I ricorrenti vennero licenziati dalla E.T. a seguito di procedura ex L. n. 223 del 1991, in data 31 luglio 1993.
Il personale licenziato venne riassunto dalla società Pr., appaltatrice dei servizi cessati dalla E.T. giusto verbale del 28 luglio 1993, prima con contratto a tempo determinato, quindi con contratto a tempo indeterminato.
Con verbale di conciliazione del 21 ottobre 1993 i ricorrenti, al pari di altri lavoratori, che avevano proposto impugnativa di licenziamento nei confronti della E.T., dichiararono di rinunciare alla richiesta di reintegra nel posto di lavoro ed ad ogni domanda di natura retributiva, accettando il licenziamento, concordando sulla data di risoluzione del rapporto e accettando una somma di denaro dalla E.T. a titolo transattivo.
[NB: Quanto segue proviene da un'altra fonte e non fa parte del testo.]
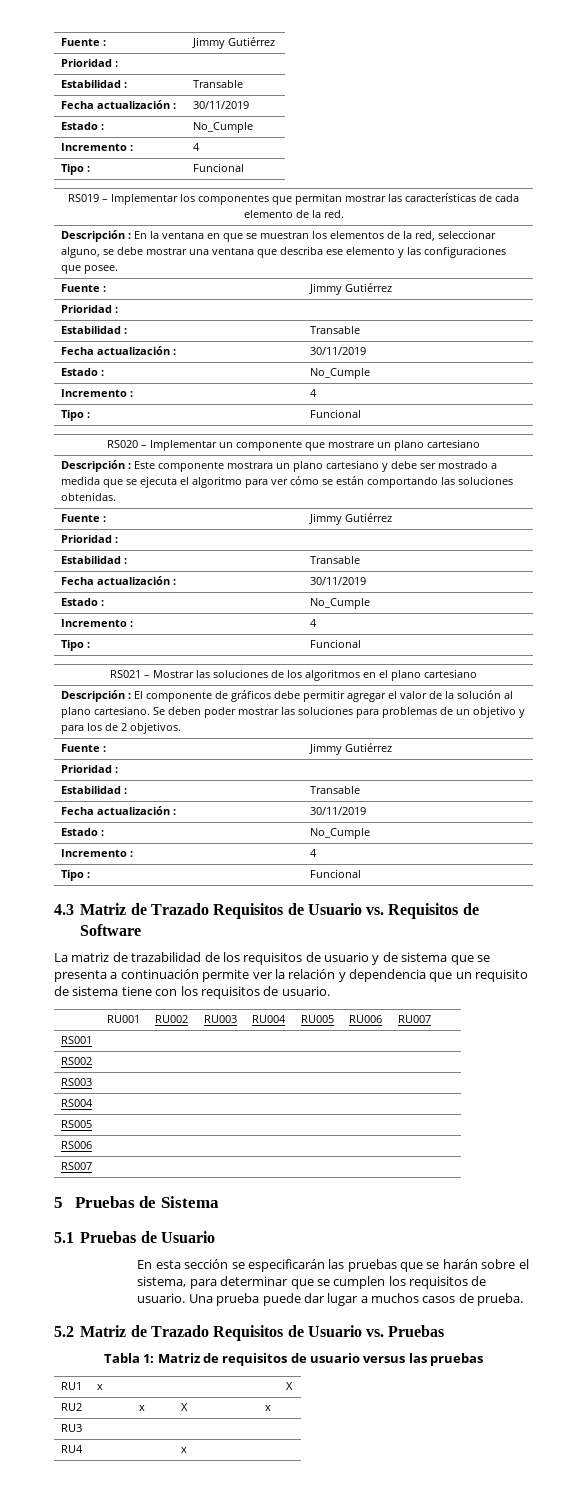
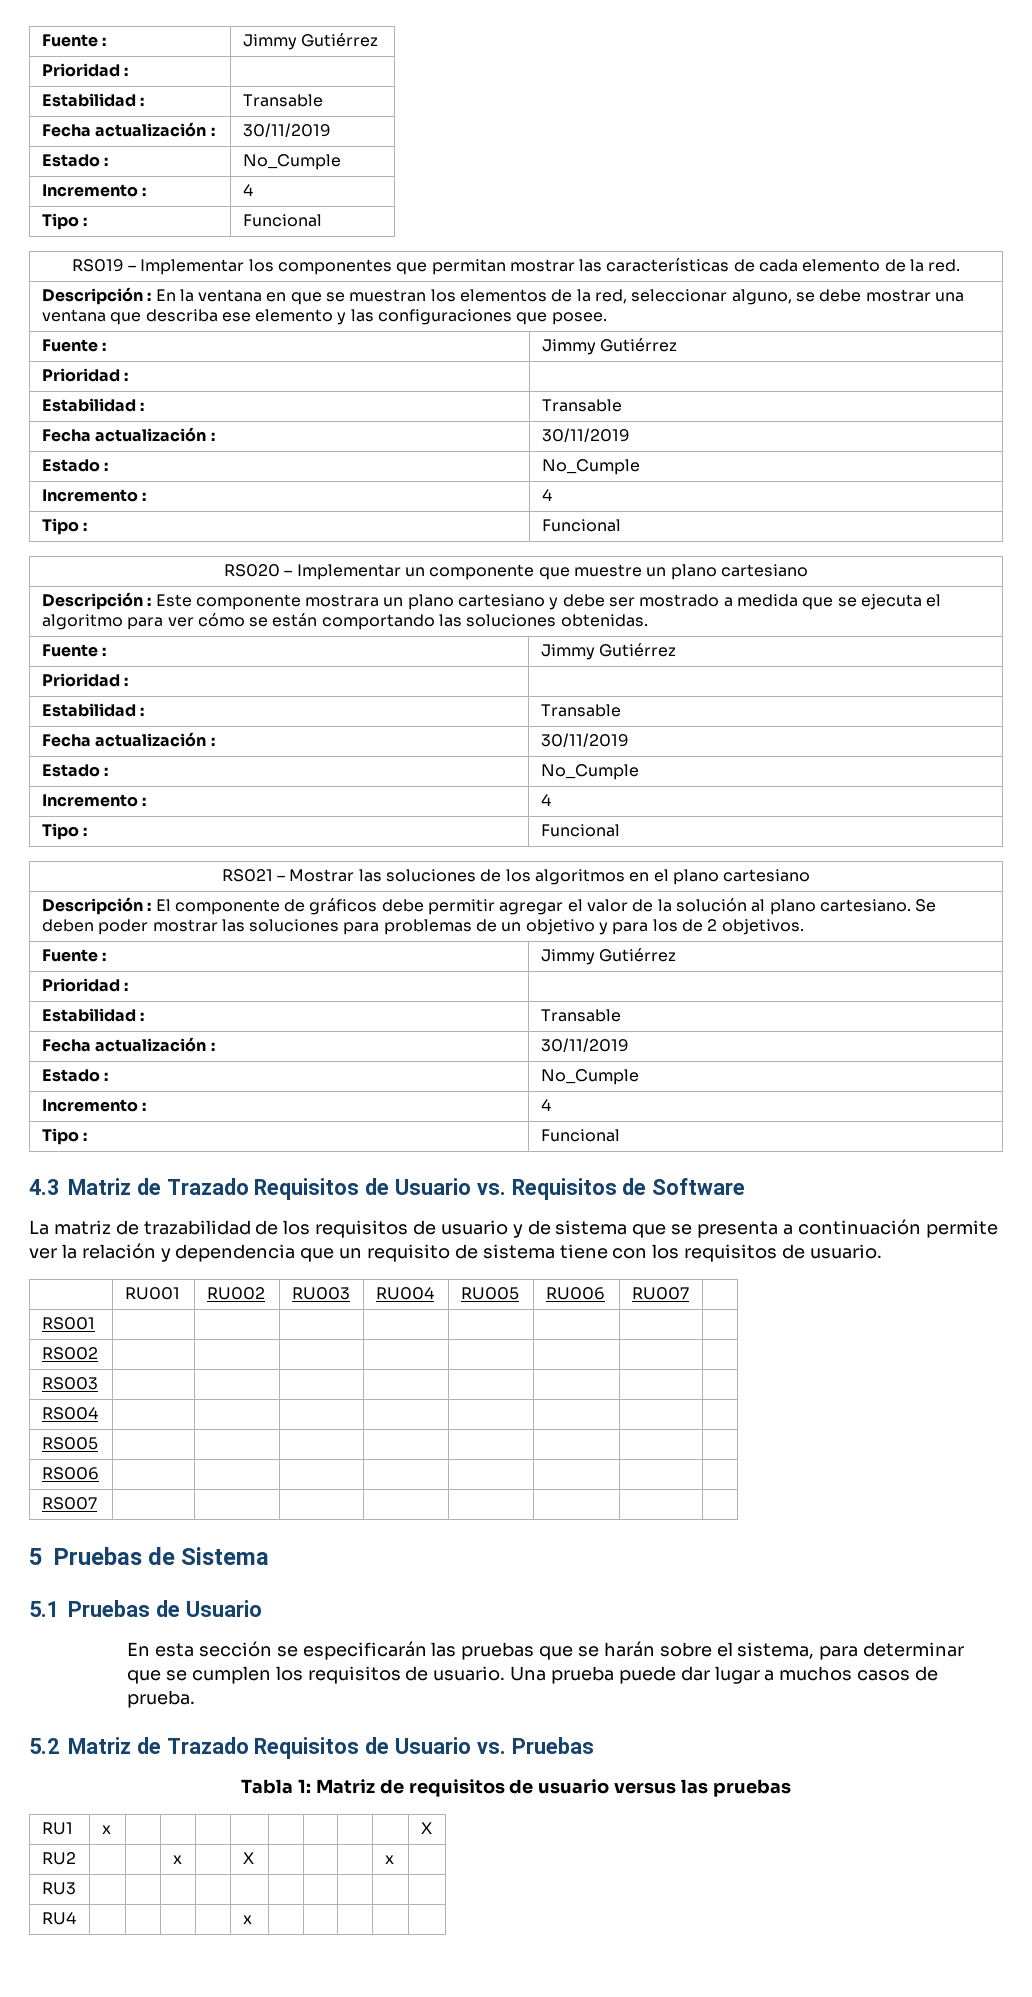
[328,441,374,448] mostrare -> [573,564,642,577] muestre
Successivamente la Pr. cedette tutte le attività di servizi alla As., alla quale vennero trasferiti i rapporti di lavoro.
I ricorrenti proposero quindi il ricorso oggetto della presente controversia, chiedendo al giudice di accertare e dichiarare la nullità dei contratti di appalto stipulati tra la E.T, la Pr. srl e la As.; per l'effetto dichiarare che il rapporto tra la Er. e la Pr. srl (poi As.) integra gli estremi dell'interposizione vietata dalla L. n. 1369 del 1960, art. 1; dichiarare l'esistenza di un rapporto di lavoro subordinato tra i ricorrenti e la E.F. spa con decorrenza dalla assunzione in servizio presso la Pr.
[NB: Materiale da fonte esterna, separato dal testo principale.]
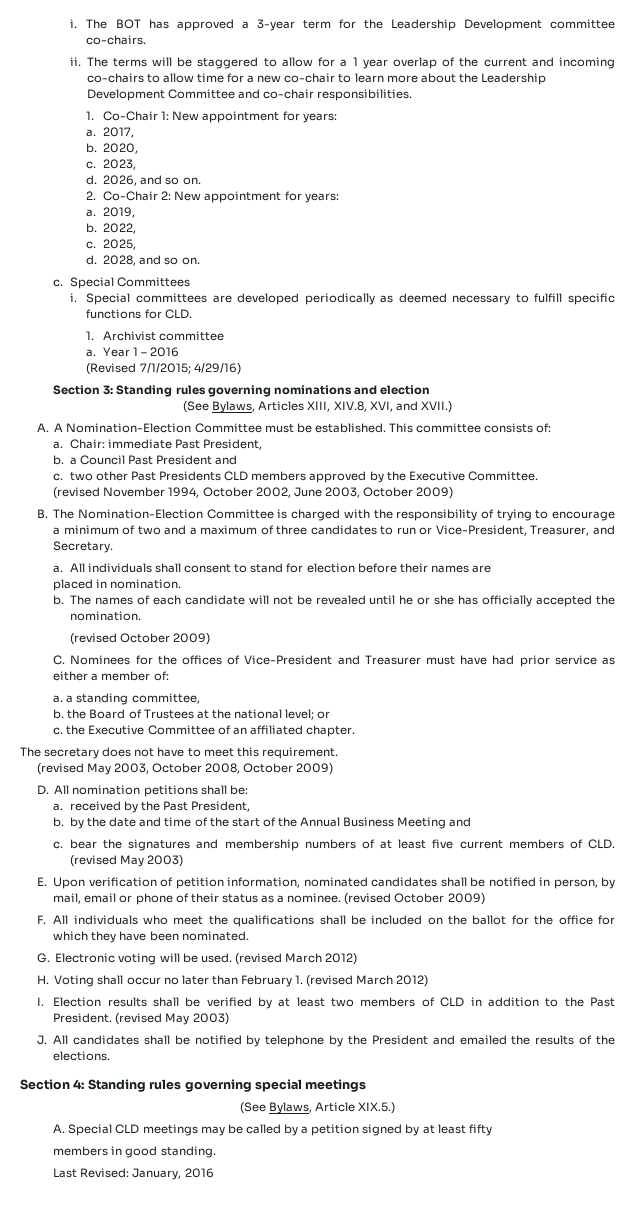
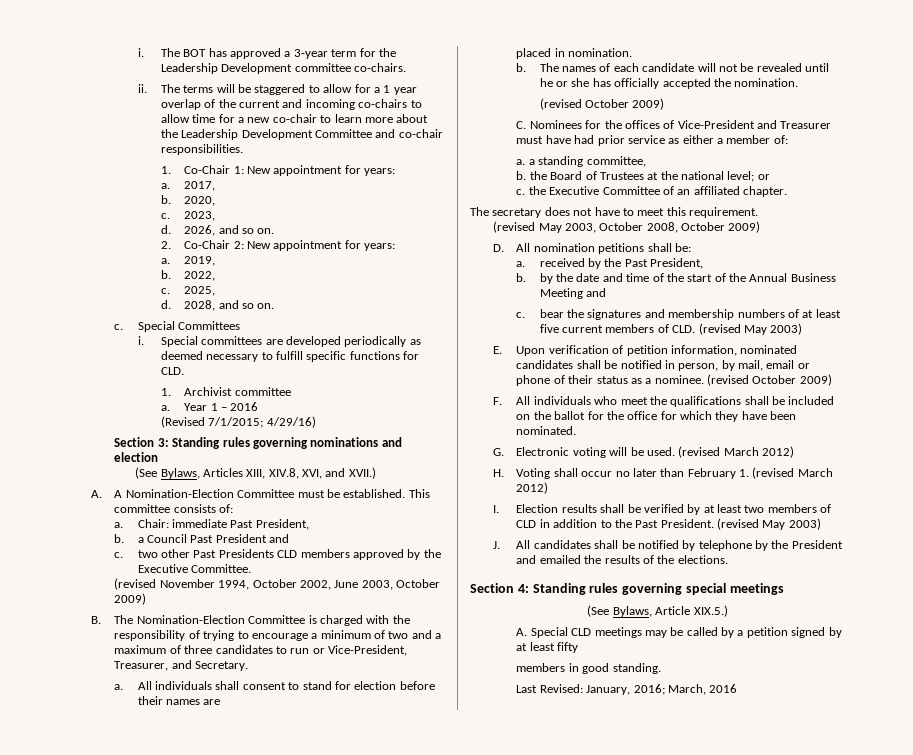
(182, 1174) none -> [633,684,706,695] 2016; March,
Il Tribunale ha dichiarato inammissibile il ricorso a causa della conciliazione del 21 ottobre 1993. La Corte d'appello ha confermato la decisione.
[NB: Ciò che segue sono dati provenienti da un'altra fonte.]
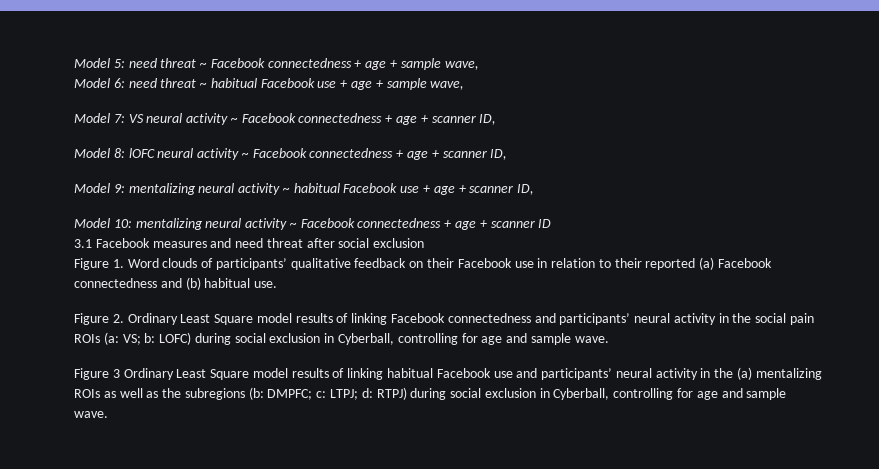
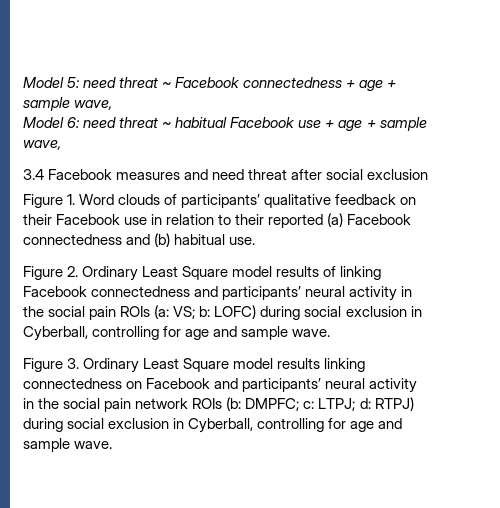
[74,113,497,125] [74,148,508,160] [74,183,535,195] [74,218,552,230] [74,239,92,248] Model 7: VS neural activity ~ Facebook connectedness + age + scanner ID, // Model 8: lOFC neural activity ~ Facebook connectedness + age + scanner ID, // Model 9: mentalizing neural activity ~ habitual Facebook use + age + scanner ID, // Model 10: mentalizing neural activity ~ Facebook connectedness + age + scanner ID // 3.1 -> [23,169,44,180] 3.4
[112,367,822,380] [74,388,245,400] 3 Ordinary Least Square model results of linking habitual Facebook use and participants’ neural activity in the (a) mentalizing ROIs as well as the subregions -> [67,358,366,373] [23,378,418,393] [23,398,223,412] 3. Ordinary Least Square model results linking connectedness on Facebook and participants’ neural activity in the social pain network ROIs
La Corte ha affermato che "dal verbale di conciliazione si evince che, a fronte della rinuncia da parte del lavoratore ai diritti inerenti al pregresso rapporto di lavoro con la E.T. e la sottoscrizione da parte dei dipendenti di un verbale di conciliazione e con la corresponsione da parte di questa degli importi indicati, i lavoratori dichiaravano di non aver nulla a pretendere dalla E.T. a titolo di diritti e/o ragioni che traggono o possono trarre ragione d'essere dal rapporto ormai conclusosi o dall'avvenuta risoluzione".
E questa parte è pienamente condivisibile.
Tuttavia la sentenza poi continua affermando che con tale verbale i lavoratori avevano anche escluso il carattere fittizio del rapporto con le nuove società e che con tale verbale avevano operato "oltre alla rinuncia alla reintegra anche una inequivoca rinuncia a qualsiasi altra rivendicazione possibile, anche relativa al trattamento economico e normativo".
Da ciò ha tratto motivo di conferma della decisione di inammissibilità del ricorso per intervenuta conciliazione.
Se può convenirsi sul fatto che la conciliazione contiene una rinuncia ad altre possibili rivendicazioni economiche e normative relative al pregresso rapporto di lavoro con la E.T., non può invece ritenersi che con tale atto i lavoratori abbiano validamente rinunziato ai loro diritti futuri concernenti il rapporto con la Pr. e poi con la As., nonché in ordine al diritto di chiedere l'accertamento della effettiva natura di tale rapporto e della eventuale violazione della disciplina dettata dalla L. n. 1369 del 1960, perché la conciliazione non può riguardare diritti non ancora entrati a far parte del patrimonio del prestatore di lavoro.
La domanda oggetto del presente giudizio non poteva, di conseguenza, essere dichiarata inammissibile per intervenuta conciliazione.
La sentenza impugnata, pertanto, deve essere cassata, con rinvio alla Corte d'appello di Roma in altra composizione per la decisione nel merito della controversia, anche in ordine alle spese del giudizio.
P.Q.M.
La Corte accoglie il ricorso per quanto di ragione, cassa la sentenza impugnata e rinvia per il merito alla Corte d'appello di Roma in altra composizione, anche per la decisione in ordine alle spese.
Così deciso in Roma, nella Camera di Consiglio, il 20 gennaio 2011.